In it you can appoint someone you trust to oversee your personal care if you are no longer capable of expressing your own wishes. In addition, you can specify the type of care you wish to have.  For example, if you are opposed to “heroic measures” or the use of machines to keep you alive, you can set this out for your caregivers and doctors to follow. 


Is My Old Property Power of Attorney Still Valid?

Ontario has had Power of Attorney legislation for many years.  Many people have such a document designating a person or persons to look after assets and affairs should they be alive, but unable, whether by choice or circumstance to manage their own affairs.

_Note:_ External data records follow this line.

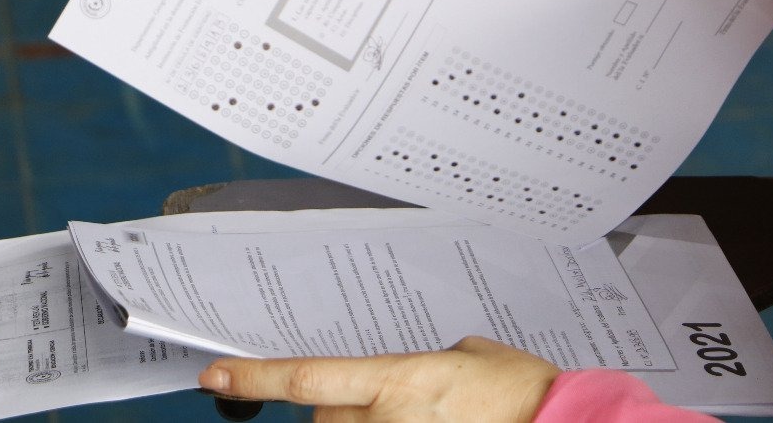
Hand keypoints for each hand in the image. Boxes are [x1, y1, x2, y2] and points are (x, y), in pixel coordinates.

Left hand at [198, 336, 561, 422]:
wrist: (556, 422)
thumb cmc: (521, 390)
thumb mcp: (466, 355)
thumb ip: (418, 365)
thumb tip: (405, 378)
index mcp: (397, 379)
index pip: (307, 379)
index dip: (255, 379)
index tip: (216, 377)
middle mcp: (385, 422)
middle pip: (327, 418)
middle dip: (346, 410)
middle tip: (396, 403)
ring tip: (425, 416)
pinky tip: (428, 419)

To be valid, these Powers of Attorney must have been executed prior to October 3, 1995, contain an express statement that they may be used during any subsequent legal incapacity, and have been signed in accordance with the provisions of Ontario’s Powers of Attorney Act (1990).

Have your lawyer look at it for you.  Better to be safe than sorry ! 


What Happens If I Don’t Have a Power of Attorney?

 If you do not have a Continuing Power of Attorney for Property, either the Government will step in to “manage” your affairs for you via their Public Guardian and Trustee’s office, or a family member or friend may apply to the court, in certain circumstances, to be appointed to assume this responsibility.

Having the Government “manage” your affairs is enough to give most people sleepless nights, and the court application can be both costly, and time-consuming. 


What Should I Do?

If you do not have a Power of Attorney, you should get one.

It is strongly recommend that you consult with a lawyer. While the Government and certain stationers and others are offering “do-it yourself” kits, you run the risk of finding out after someone is in a coma, has Alzheimer’s, or some other legal or mental incapacity, that their Power of Attorney was not prepared correctly, and is invalid.

Most lawyers charge a very reasonable fee for a Power of Attorney, and it’s a small price to pay for peace of mind !

While you are consulting with a lawyer, I also recommend that you have your Will reviewed. If you do not yet have a Will, you should get one as part of thorough estate planning.

Proper preparation makes things so much easier on loved ones in the event you are incapacitated, or when you die!